WHO HAS THE RIGHT IDEA ABOUT STIFF WEALTH TAXES?
CORY BOOKER, WHO UNDERSTANDS THEY DON’T MAKE SENSE
“The way we achieve our goals and bring our country together is we talk about the things that unite us, and that is that we want to build: an America that works for the people.” — Sen. Elizabeth Warren, D-Mass.
“We as Democrats need to fight for a just taxation system. But as I travel around the country, we Democrats also have to talk about how to grow wealth, as well.” — Sen. Cory Booker, D-N.J.
Early in Wednesday’s Democratic debate, Sens. Elizabeth Warren, DMass., and Cory Booker, D-N.J., had an exchange that tells you almost everything you need to know about the Warren campaign, and even the broader Democratic contest. It happened when moderator Andrea Mitchell lobbed her a softball question about uniting the country, and Warren batted it away with a paean to her favorite policy: stiff wealth taxation.
“The way we achieve our goals and bring our country together,” said Warren, “is we talk about the things that unite us, and that is that we want to build: an America that works for the people, not one that just works for rich folks.”
Booker, who was asked whether he agreed with this strategy, somewhat regretfully demurred. He acknowledged the need for more tax revenue, of course, to fund the spending Democrats want to do. “But here’s the challenge. We as Democrats need to fight for a just taxation system. But as I travel around the country, we Democrats also have to talk about how to grow wealth, as well.”
And there, in a few simple words, is the choice Democrats face: between an economic moderate who thinks that growing the size of the economic pie has to be an important part of the
Democratic agenda, and a full-blown progressive who just wants to carve it up differently.
This will not, of course, be news to anyone who has been paying attention. What’s somewhat more interesting is their respective constituencies. Booker is overperforming among nonwhite voters, who tend to be not just lowerincome but more socially conservative, and more focused on bread-and-butter issues, than white Democrats. Warren, on the other hand, is the candidate of the affluent, the educated and the white, what Republican polling firm Echelon Insights recently dubbed the “Acela Party.”
It might seem a bit strange that wealth taxes are being promulgated by a candidate who caters to white professionals with healthy household balance sheets, while the former mayor of Newark is making such investment-bankerly noises. But in fact there’s a certain logic to it. After all, wealth taxes — as Booker ably pointed out — don’t really make much sense as a technocratic policy matter.

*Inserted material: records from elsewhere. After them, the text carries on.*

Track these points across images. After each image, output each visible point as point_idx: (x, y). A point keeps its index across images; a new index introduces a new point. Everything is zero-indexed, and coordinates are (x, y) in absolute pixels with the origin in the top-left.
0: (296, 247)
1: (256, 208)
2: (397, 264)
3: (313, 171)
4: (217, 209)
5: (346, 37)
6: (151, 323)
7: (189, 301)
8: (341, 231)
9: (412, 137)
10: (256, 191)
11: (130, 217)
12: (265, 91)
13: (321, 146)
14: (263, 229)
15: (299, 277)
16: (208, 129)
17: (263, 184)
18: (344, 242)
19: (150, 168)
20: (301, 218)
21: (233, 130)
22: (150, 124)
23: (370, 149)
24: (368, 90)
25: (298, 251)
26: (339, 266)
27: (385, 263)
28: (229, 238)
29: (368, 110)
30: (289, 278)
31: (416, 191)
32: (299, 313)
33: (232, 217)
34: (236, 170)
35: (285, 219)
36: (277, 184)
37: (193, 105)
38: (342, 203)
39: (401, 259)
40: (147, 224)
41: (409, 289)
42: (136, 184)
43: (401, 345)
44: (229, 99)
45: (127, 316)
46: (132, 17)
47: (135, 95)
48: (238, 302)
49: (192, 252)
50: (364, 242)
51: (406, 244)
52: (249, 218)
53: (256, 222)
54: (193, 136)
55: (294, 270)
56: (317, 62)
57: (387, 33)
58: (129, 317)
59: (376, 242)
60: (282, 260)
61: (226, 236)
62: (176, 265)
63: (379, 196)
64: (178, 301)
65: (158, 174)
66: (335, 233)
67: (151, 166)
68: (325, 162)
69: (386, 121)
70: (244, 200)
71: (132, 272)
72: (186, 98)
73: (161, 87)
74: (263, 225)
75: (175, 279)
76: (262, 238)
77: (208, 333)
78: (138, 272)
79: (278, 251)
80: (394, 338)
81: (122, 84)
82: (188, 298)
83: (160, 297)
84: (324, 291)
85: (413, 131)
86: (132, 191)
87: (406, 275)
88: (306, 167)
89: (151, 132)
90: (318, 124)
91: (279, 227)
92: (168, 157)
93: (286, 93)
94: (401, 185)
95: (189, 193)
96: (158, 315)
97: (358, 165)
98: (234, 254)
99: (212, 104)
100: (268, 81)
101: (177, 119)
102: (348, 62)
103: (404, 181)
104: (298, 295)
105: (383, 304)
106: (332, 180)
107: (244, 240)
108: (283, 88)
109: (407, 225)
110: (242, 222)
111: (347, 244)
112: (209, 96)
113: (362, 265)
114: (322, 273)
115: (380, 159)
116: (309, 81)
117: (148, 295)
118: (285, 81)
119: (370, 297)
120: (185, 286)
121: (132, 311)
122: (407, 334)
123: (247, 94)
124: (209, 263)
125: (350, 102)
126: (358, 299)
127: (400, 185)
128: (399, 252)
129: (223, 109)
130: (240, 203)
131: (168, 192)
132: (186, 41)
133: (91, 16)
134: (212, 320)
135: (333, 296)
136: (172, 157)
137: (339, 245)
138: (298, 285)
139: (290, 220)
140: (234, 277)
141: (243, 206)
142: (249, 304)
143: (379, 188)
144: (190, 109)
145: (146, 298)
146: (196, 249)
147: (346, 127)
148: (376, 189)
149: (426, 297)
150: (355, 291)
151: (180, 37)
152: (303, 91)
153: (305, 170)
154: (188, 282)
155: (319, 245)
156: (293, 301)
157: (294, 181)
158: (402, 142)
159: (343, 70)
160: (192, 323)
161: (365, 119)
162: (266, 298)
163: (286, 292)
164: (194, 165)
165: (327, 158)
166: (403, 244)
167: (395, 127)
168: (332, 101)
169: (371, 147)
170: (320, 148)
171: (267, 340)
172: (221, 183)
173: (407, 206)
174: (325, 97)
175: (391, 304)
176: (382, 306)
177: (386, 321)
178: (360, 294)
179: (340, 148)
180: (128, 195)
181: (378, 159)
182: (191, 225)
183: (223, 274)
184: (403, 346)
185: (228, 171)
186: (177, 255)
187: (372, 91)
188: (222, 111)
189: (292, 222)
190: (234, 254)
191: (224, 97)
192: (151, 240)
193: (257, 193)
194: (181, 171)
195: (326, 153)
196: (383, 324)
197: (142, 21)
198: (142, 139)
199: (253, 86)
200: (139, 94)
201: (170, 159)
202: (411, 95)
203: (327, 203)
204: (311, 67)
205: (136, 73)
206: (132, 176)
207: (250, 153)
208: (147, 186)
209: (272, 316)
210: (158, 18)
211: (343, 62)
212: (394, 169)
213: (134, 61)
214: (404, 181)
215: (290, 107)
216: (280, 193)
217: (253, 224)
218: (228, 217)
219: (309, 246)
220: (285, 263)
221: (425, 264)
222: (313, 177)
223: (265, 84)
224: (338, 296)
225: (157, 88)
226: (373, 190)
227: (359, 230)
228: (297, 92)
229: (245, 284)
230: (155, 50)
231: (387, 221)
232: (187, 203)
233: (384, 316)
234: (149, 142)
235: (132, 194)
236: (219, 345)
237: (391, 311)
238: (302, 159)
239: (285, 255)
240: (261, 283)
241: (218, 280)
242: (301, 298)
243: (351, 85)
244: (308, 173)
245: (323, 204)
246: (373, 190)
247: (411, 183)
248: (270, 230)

If you want to spend a bunch of money on new social programs, a value-added tax is harder to evade and raises a lot more revenue. A tax on capital income is more economically efficient and just as progressive. A broad-based and highly progressive income tax is much easier to administer. And if you think that billionaires get that way by doing something socially harmful, regulating or taxing that specific activity would be more effective at ending their malfeasance. None of these methods carry the heavy risk, inherent to a wealth tax, that America’s capital base will erode, and then productivity will erode, and then worker incomes will shrink.
But there is one thing a wealth tax can do better than anything else: destroy fortunes. That money doesn’t necessarily go to anyone else, mind you; it may just get eaten up by compliance costs and dead-weight losses. But the rich people definitely won’t have it. This is a fairly useless policy goal unless you happen to be in direct competition with wealthy people for social status and scarce resources such as elite school places.
The best way to understand a wealth tax, in other words, is not in terms of rich and poor but as an intraelite battle. The two sides are characterized by what New York Times columnist David Brooks once dubbed “status-income disequilibrium.” One side consists of people whose elite jobs are well-paid compared with the national average but poorly paid compared with similarly educated and successful people in more mercenary fields, and who can therefore generally only access the best resources by leveraging family money, professional prestige or social capital. On the other side are those with more lucrative occupations who crassly buy their way in.
Heavy wealth taxation helps the former group by kneecapping their opponents without much touching their own, less tangible forms of social capital. Better still, this sounds like it does something for the poor, allowing them, and Warren, to congratulate themselves that they’re really a finer grade of person, rather than some self-interested boob who votes from the pocketbook.
It’s a startlingly apt summation of so much of Warren’s campaign: policies that sound like they help the poor while somehow delivering the greatest benefits to the educated elites of the Acela Corridor. Booker obviously understands the reality underlying the polished populist veneer. The only question is whether Democratic voters will.